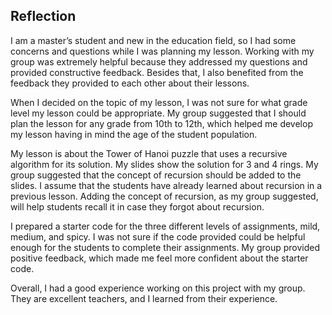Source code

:## Reflection

I am a master’s student and new in the education field, so I had some concerns and questions while I was planning my lesson. Working with my group was extremely helpful because they addressed my questions and provided constructive feedback. Besides that, I also benefited from the feedback they provided to each other about their lessons.

When I decided on the topic of my lesson, I was not sure for what grade level my lesson could be appropriate. My group suggested that I should plan the lesson for any grade from 10th to 12th, which helped me develop my lesson having in mind the age of the student population.

My lesson is about the Tower of Hanoi puzzle that uses a recursive algorithm for its solution. My slides show the solution for 3 and 4 rings. My group suggested that the concept of recursion should be added to the slides. I assume that the students have already learned about recursion in a previous lesson. Adding the concept of recursion, as my group suggested, will help students recall it in case they forgot about recursion.

I prepared a starter code for the three different levels of assignments, mild, medium, and spicy. I was not sure if the code provided could be helpful enough for the students to complete their assignments. My group provided positive feedback, which made me feel more confident about the starter code.

Overall, I had a good experience working on this project with my group. They are excellent teachers, and I learned from their experience.
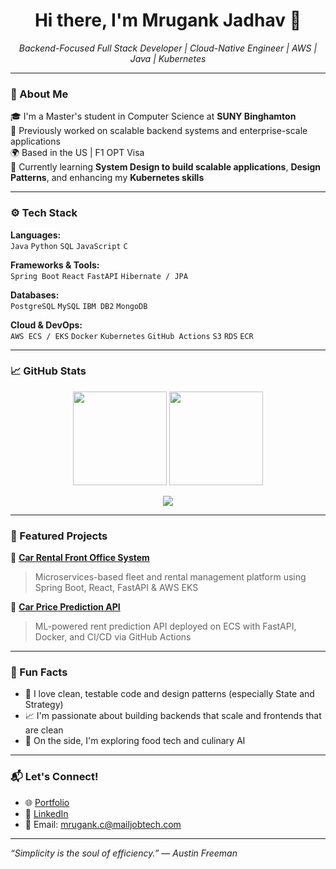 <h1 align="center">Hi there, I'm Mrugank Jadhav 👋</h1>

<p align="center">
  <em>Backend-Focused Full Stack Developer | Cloud-Native Engineer | AWS | Java | Kubernetes</em>
</p>

---

### 🔧 About Me

🎓 I'm a Master's student in Computer Science at **SUNY Binghamton**  
💼 Previously worked on scalable backend systems and enterprise-scale applications  
🌍 Based in the US | F1 OPT Visa  
🌱 Currently learning **System Design to build scalable applications**, **Design Patterns**, and enhancing my **Kubernetes skills**

---

### ⚙️ Tech Stack

**Languages:**  
`Java` `Python` `SQL` `JavaScript` `C`

**Frameworks & Tools:**  
`Spring Boot` `React` `FastAPI` `Hibernate / JPA`  

**Databases:**  
`PostgreSQL` `MySQL` `IBM DB2` `MongoDB`

**Cloud & DevOps:**  
`AWS ECS / EKS` `Docker` `Kubernetes` `GitHub Actions` `S3` `RDS` `ECR`

---

### 📈 GitHub Stats

<p align="center">
  <img src="https://github-readme-stats.vercel.app/api?username=mj301296&show_icons=true&theme=radical" height="150">
  <img src="https://github-readme-streak-stats.herokuapp.com/?user=mj301296&theme=radical" height="150">
</p>

<p align="center">
  <img src="https://github-readme-stats.vercel.app/api/top-langs/?username=mj301296&layout=compact&theme=radical">
</p>

---

### 🚀 Featured Projects

🔹 [**Car Rental Front Office System**](https://github.com/mj301296/rateshop-frontend)  
> Microservices-based fleet and rental management platform using Spring Boot, React, FastAPI & AWS EKS

🔹 [**Car Price Prediction API**](https://github.com/mj301296/CarRentalPredictionApi)  
> ML-powered rent prediction API deployed on ECS with FastAPI, Docker, and CI/CD via GitHub Actions


---

### 🧠 Fun Facts

- 🧩 I love clean, testable code and design patterns (especially State and Strategy)
- 📈 I'm passionate about building backends that scale and frontends that are clean
- 🍳 On the side, I'm exploring food tech and culinary AI

---

### 📬 Let's Connect!

- 🌐 [Portfolio](https://mrugankjadhav.vercel.app/)
- 🔗 [LinkedIn](https://www.linkedin.com/in/mrugankjadhavv)
- 💌 Email: mrugank.c@mailjobtech.com

---

*“Simplicity is the soul of efficiency.” — Austin Freeman*
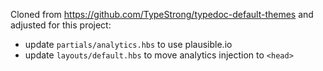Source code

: Cloned from https://github.com/TypeStrong/typedoc-default-themes and adjusted for this project:

- update `partials/analytics.hbs` to use plausible.io
- update `layouts/default.hbs` to move analytics injection to `<head>`
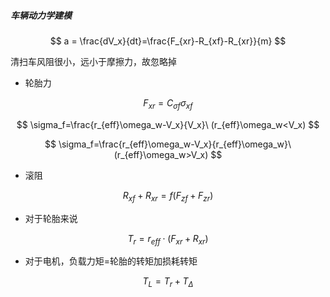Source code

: ##### 车辆动力学建模

$$
a = \frac{dV_x}{dt}=\frac{F_{xr}-R_{xf}-R_{xr}}{m}
$$

清扫车风阻很小，远小于摩擦力，故忽略掉

- 轮胎力

$$
F_{xr}=C_{\sigma f}\sigma_{xf}
$$

$$
\sigma_f=\frac{r_{eff}\omega_w-V_x}{V_x}\  (r_{eff}\omega_w<V_x)
$$

$$
\sigma_f=\frac{r_{eff}\omega_w-V_x}{r_{eff}\omega_w}\  (r_{eff}\omega_w>V_x)
$$

- 滚阻

$$
R_{xf}+R_{xr}=f(F_{zf}+F_{zr})
$$

- 对于轮胎来说

$$
T_r=r_{eff}\cdot(F_{xr}+R_{xr})
$$

- 对于电机，负载力矩=轮胎的转矩加损耗转矩

$$
T_L=T_r+T_\Delta
$$

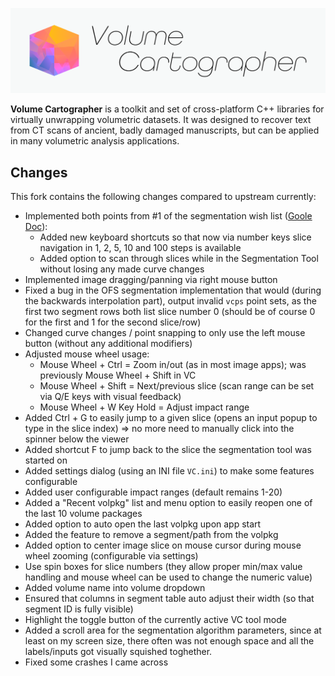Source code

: [![Volume Cartographer](docs/images/banner.svg)](https://github.com/educelab/volume-cartographer)

**Volume Cartographer** is a toolkit and set of cross-platform C++ libraries for
virtually unwrapping volumetric datasets. It was designed to recover text from
CT scans of ancient, badly damaged manuscripts, but can be applied in many
volumetric analysis applications.

## Changes
This fork contains the following changes compared to upstream currently:

- Implemented both points from #1 of the segmentation wish list ([Goole Doc](https://docs.google.com/document/d/1YFILhWVHyijU_Yky3lKPvGAjmYm2QnRTYzMM7VqcogA)):
  * Added new keyboard shortcuts so that now via number keys slice navigation in 1, 2, 5, 10 and 100 steps is available
  * Added option to scan through slices while in the Segmentation Tool without losing any made curve changes
- Implemented image dragging/panning via right mouse button
- Fixed a bug in the OFS segmentation implementation that would (during the backwards interpolation part), output invalid `vcps` point sets, as the first two segment rows both list slice number 0 (should be of course 0 for the first and 1 for the second slice/row)
- Changed curve changes / point snapping to only use the left mouse button (without any additional modifiers)
- Adjusted mouse wheel usage:
  * Mouse Wheel + Ctrl = Zoom in/out (as in most image apps); was previously Mouse Wheel + Shift in VC
  * Mouse Wheel + Shift = Next/previous slice (scan range can be set via Q/E keys with visual feedback)
  * Mouse Wheel + W Key Hold = Adjust impact range
- Added Ctrl + G to easily jump to a given slice (opens an input popup to type in the slice index) => no more need to manually click into the spinner below the viewer
- Added shortcut F to jump back to the slice the segmentation tool was started on
- Added settings dialog (using an INI file `VC.ini`) to make some features configurable
- Added user configurable impact ranges (default remains 1-20)
- Added a "Recent volpkg" list and menu option to easily reopen one of the last 10 volume packages
- Added option to auto open the last volpkg upon app start
- Added the feature to remove a segment/path from the volpkg
- Added option to center image slice on mouse cursor during mouse wheel zooming (configurable via settings)
- Use spin boxes for slice numbers (they allow proper min/max value handling and mouse wheel can be used to change the numeric value)
- Added volume name into volume dropdown
- Ensured that columns in segment table auto adjust their width (so that segment ID is fully visible)
- Highlight the toggle button of the currently active VC tool mode
- Added a scroll area for the segmentation algorithm parameters, since at least on my screen size, there often was not enough space and all the labels/inputs got visually squished toghether.
- Fixed some crashes I came across


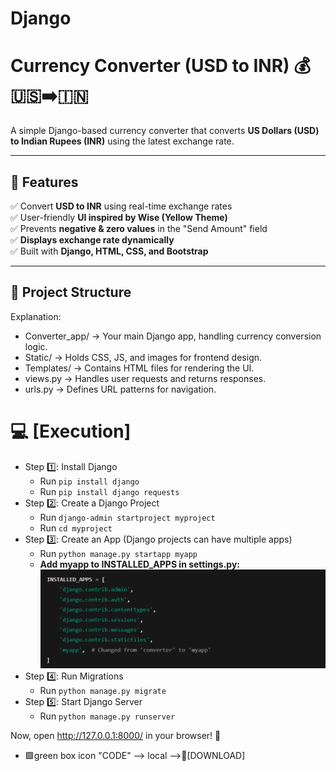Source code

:# Django
 # Currency Converter (USD to INR) 💰🇺🇸➡️🇮🇳

A simple Django-based currency converter that converts **US Dollars (USD) to Indian Rupees (INR)** using the latest exchange rate.

---

## **🚀 Features**
✅ Convert **USD to INR** using real-time exchange rates  
✅ User-friendly **UI inspired by Wise (Yellow Theme)**  
✅ Prevents **negative & zero values** in the "Send Amount" field  
✅ **Displays exchange rate dynamically**  
✅ Built with **Django, HTML, CSS, and Bootstrap**

---

## **📂 Project Structure**

Explanation:
- Converter_app/ → Your main Django app, handling currency conversion logic.
- Static/ → Holds CSS, JS, and images for frontend design.
- Templates/ → Contains HTML files for rendering the UI.
- views.py → Handles user requests and returns responses.
- urls.py → Defines URL patterns for navigation.

# **💻 [Execution]**
- Step 1️⃣: Install Django
    - Run `pip install django`
    - Run `pip install django requests`
- Step 2️⃣: Create a Django Project
    - Run `django-admin startproject myproject`
    - Run  `cd myproject` 
- Step 3️⃣: Create an App (Django projects can have multiple apps)   
    - Run `python manage.py startapp myapp`
    - **Add myapp to INSTALLED_APPS in settings.py:**
    ![alt text](image.png)
- Step 4️⃣: Run Migrations
    - Run `python manage.py migrate` 
- Step 5️⃣: Start Django Server
    - Run `python manage.py runserver` 

Now, open http://127.0.0.1:8000/ in your browser! 🎉
- 🟩green box icon "CODE" --> local -->📁[DOWNLOAD]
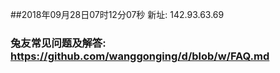 ##2018年09月28日07时12分07秒 新址: 142.93.63.69
### 兔友常见问题及解答: https://github.com/wanggonging/d/blob/w/FAQ.md
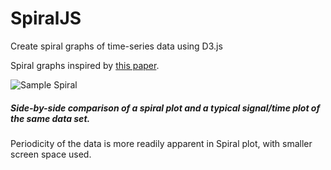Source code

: # SpiralJS
Create spiral graphs of time-series data using D3.js

Spiral graphs inspired by [this paper](http://ieg.ifs.tuwien.ac.at/~aigner/teaching/ws06/infovis_ue/papers/spiralgraph_weber01visualizing.pdf).

![Sample Spiral](https://s3-us-west-2.amazonaws.com/github-imgs/spiraljs/Untitled-1.jpg)
##### Side-by-side comparison of a spiral plot and a typical signal/time plot of the same data set.
Periodicity of the data is more readily apparent in Spiral plot, with smaller screen space used.
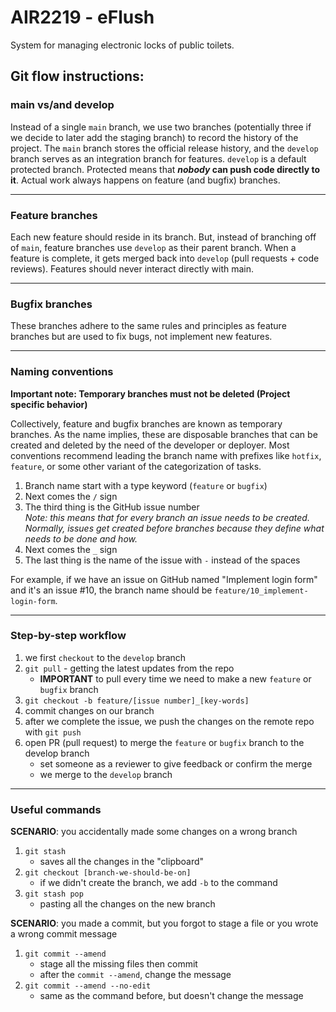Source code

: # AIR2219 - eFlush

System for managing electronic locks of public toilets.

## Git flow instructions: 
### main vs/and develop
Instead of a single `main` branch, we use two branches (potentially three if we decide to later add the staging branch) to record the history of the project. The `main` branch stores the official release history, and the `develop` branch serves as an integration branch for features.
`develop` is a default protected branch. Protected means that **_nobody_ can push code directly to it**. Actual work always happens on feature (and bugfix) branches.

---

### Feature branches
Each new feature should reside in its branch. But, instead of branching off of `main`, feature branches use `develop` as their parent branch. When a feature is complete, it gets merged back into `develop` (pull requests + code reviews). Features should never interact directly with main.

---

### Bugfix branches
These branches adhere to the same rules and principles as feature branches but are used to fix bugs, not implement new features.

---

### Naming conventions
**Important note: Temporary branches must not be deleted (Project specific behavior)**

Collectively, feature and bugfix branches are known as temporary branches. As the name implies, these are disposable branches that can be created and deleted by the need of the developer or deployer. Most conventions recommend leading the branch name with prefixes like `hotfix`, `feature`, or some other variant of the categorization of tasks.

1. Branch name start with a type keyword (`feature` or `bugfix`)
2. Next comes the `/` sign
3. The third thing is the GitHub issue number  
_Note: this means that for every branch an issue needs to be created. Normally, issues get created before branches because they define what needs to be done and how._
4. Next comes the `_` sign
5. The last thing is the name of the issue with `-` instead of the spaces

For example, if we have an issue on GitHub named "Implement login form" and it's an issue #10, the branch name should be `feature/10_implement-login-form`.

---

### Step-by-step workflow

1. we first `checkout` to the `develop` branch
2. `git pull` - getting the latest updates from the repo
	* **IMPORTANT** to pull every time we need to make a new `feature` or `bugfix` branch
3. `git checkout -b feature/[issue number]_[key-words]`
4. commit changes on our branch
5. after we complete the issue, we push the changes on the remote repo with `git push`
6. open PR (pull request) to merge the `feature` or `bugfix` branch to the develop branch
	* set someone as a reviewer to give feedback or confirm the merge
	* we merge to the `develop` branch

---

### Useful commands

**SCENARIO**: you accidentally made some changes on a wrong branch

1. `git stash`
	* saves all the changes in the "clipboard"
2. `git checkout [branch-we-should-be-on]` 
	* if we didn't create the branch, we add `-b` to the command 
3. `git stash pop`
	* pasting all the changes on the new branch

**SCENARIO**: you made a commit, but you forgot to stage a file or you wrote a wrong commit message

1. `git commit --amend`
	* stage all the missing files then commit
	* after the `commit --amend`, change the message
2. `git commit --amend --no-edit`
	* same as the command before, but doesn't change the message

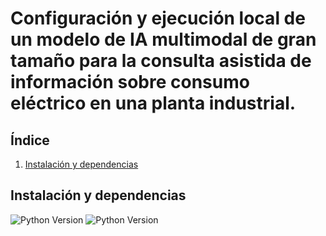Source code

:# Configuración y ejecución local de un modelo de IA multimodal de gran tamaño para la consulta asistida de información sobre consumo eléctrico en una planta industrial.

## **Índice**
1. [Instalación y dependencias](#instalación-y-dependencias)


## **Instalación y dependencias**
![Python Version](https://img.shields.io/badge/python-3.9.6-blue)
![Python Version](https://img.shields.io/badge/python-3.12.6-blue)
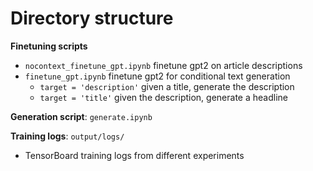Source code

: # Directory structure

**Finetuning scripts**
- `nocontext_finetune_gpt.ipynb` finetune gpt2 on article descriptions
- `finetune_gpt.ipynb`	finetune gpt2 for conditional text generation 
	- `target = 'description'` given a title, generate the description
	- `target = 'title'` given the description, generate a headline

**Generation script**: `generate.ipynb` 

**Training logs**: `output/logs/` 
- TensorBoard training logs from different experiments
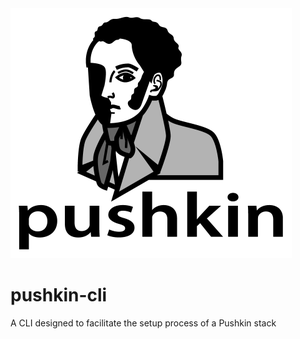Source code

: <img src="/images/pushkin_bw_w_text.png" height="400" width="450">

# pushkin-cli
A CLI designed to facilitate the setup process of a Pushkin stack
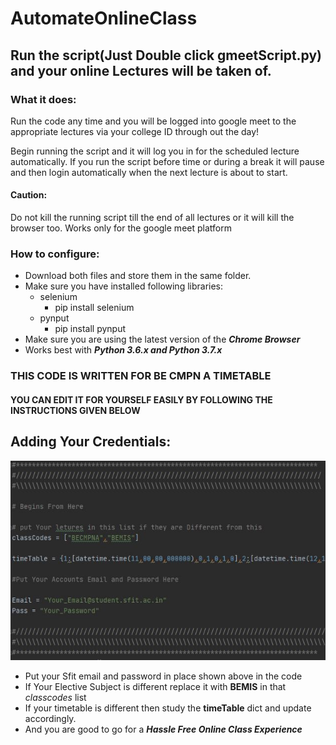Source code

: # AutomateOnlineClass

## Run the script(Just Double click gmeetScript.py) and your online Lectures will be taken  of.

### What it does:

Run the code any time and you will be logged into google meet to the appropriate lectures via your college ID through out the day!

Begin running the script and it will log you in for the scheduled lecture automatically.
If you run the script before time or during a break it will pause and then login automatically when the next lecture is about to start.
#### Caution:
Do not kill the running script till the end of all lectures or it will kill the browser too. 
Works only for the google meet platform

### How to configure:
- Download both files and store them in the same folder.
- Make sure you have installed following libraries:
  - selenium
    - pip install selenium
  - pynput
    - pip install pynput
- Make sure you are using the latest version of the _**Chrome Browser**_
- Works best with _**Python 3.6.x and Python 3.7.x**_

### THIS CODE IS WRITTEN FOR BE CMPN A TIMETABLE
#### YOU CAN EDIT IT FOR YOURSELF EASILY BY FOLLOWING THE INSTRUCTIONS GIVEN BELOW

## Adding Your Credentials:

![pic](https://github.com/amrutsavadatti/AutomateOnlineClass/blob/master/img.JPG)

- Put your Sfit email and password in place shown above in the code
- If Your Elective Subject is different replace it with **BEMIS** in that _classcodes_ list
- If your timetable is different then study the **timeTable** dict and update accordingly.
- And you are good to go for a _**Hassle Free Online Class Experience**_ 
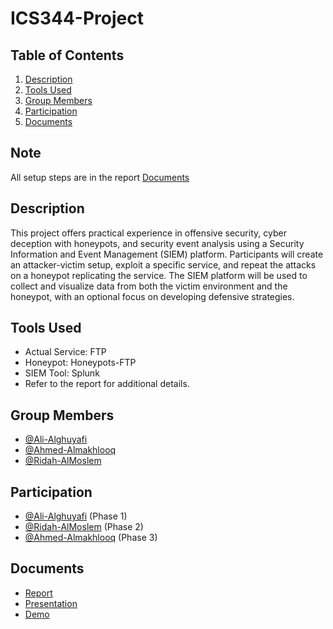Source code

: # ICS344-Project

## Table of Contents
1. [Description](#description)
2. [Tools Used](#tools-used)
3. [Group Members](#group-members)
4. [Participation](#Participation)
5. [Documents](#documents)

## Note
All setup steps are in the report [Documents](#documents)

## Description
This project offers practical experience in offensive security, cyber deception with honeypots, and security event analysis using a Security Information and Event Management (SIEM) platform. Participants will create an attacker-victim setup, exploit a specific service, and repeat the attacks on a honeypot replicating the service. The SIEM platform will be used to collect and visualize data from both the victim environment and the honeypot, with an optional focus on developing defensive strategies.

## Tools Used
- Actual Service: FTP
- Honeypot: Honeypots-FTP
- SIEM Tool: Splunk
- Refer to the report for additional details.

## Group Members
- [@Ali-Alghuyafi](https://github.com/Ghuryafi)
- [@Ahmed-Almakhlooq](https://github.com/Ahmed-T-A)
- [@Ridah-AlMoslem](https://github.com/Ridah-AlMoslem)

## Participation
- [@Ali-Alghuyafi](https://github.com/Ghuryafi) (Phase 1)
- [@Ridah-AlMoslem](https://github.com/Ridah-AlMoslem) (Phase 2)
- [@Ahmed-Almakhlooq](https://github.com/Ahmed-T-A) (Phase 3)

## Documents
- [Report](https://drive.google.com/file/d/1uR5t2GRBsP89aIb5SaYrK_U0FfGl-vTp/view?usp=drive_link)
- [Presentation](https://docs.google.com/presentation/d/12D3YZwZiw01OhjcOxzqOBB1OchOwcNvX/edit?usp=drive_link&ouid=111073176630183850209&rtpof=true&sd=true)
- [Demo](https://drive.google.com/file/d/1c67ElTNMJF6tyZakb0sKoEXZ1FS2-WyB/view?usp=drive_link)
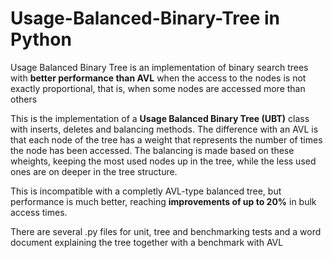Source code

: # Usage-Balanced-Binary-Tree in Python
Usage Balanced Binary Tree is an implementation of binary search trees with **better performance than AVL** when the access to the nodes is not exactly proportional, that is, when some nodes are accessed more than others

This is the implementation of a **Usage Balanced Binary Tree (UBT)** class with inserts, deletes and balancing methods. The difference with an AVL is that each node of the tree has a weight that represents the number of times the node has been accessed. The balancing is made based on these wheights, keeping the most used nodes up in the tree, while the less used ones are on deeper in the tree structure. 

This is incompatible with a completly AVL-type balanced tree, but performance is much better, reaching **improvements of up to 20%** in bulk access times.

There are several .py files for unit, tree and benchmarking tests and a word document explaining the tree together with a benchmark with AVL
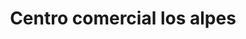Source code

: ---
title: "Centro comercial los alpes"
url: /barcelona/centro-comercial-los-alpes/
shop: Einkaufszentrum
---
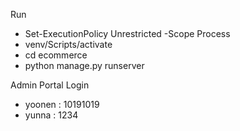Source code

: Run
- Set-ExecutionPolicy Unrestricted -Scope Process
- venv/Scripts/activate
- cd ecommerce
- python manage.py runserver

Admin Portal Login
- yoonen : 10191019
- yunna : 1234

● **Your assignment**
Beginning with the line above that contains "done and how._", copy each line exactly up to and including the line that contains "5. The last", and go no further.

● **Answer to the problem**
_Note: this means that for every branch an issue needs to be created. Normally, issues get created before branches because they define what needs to be done and how._
4. Next comes the `_` sign
5. The last thing is the name of the issue with `-` instead of the spaces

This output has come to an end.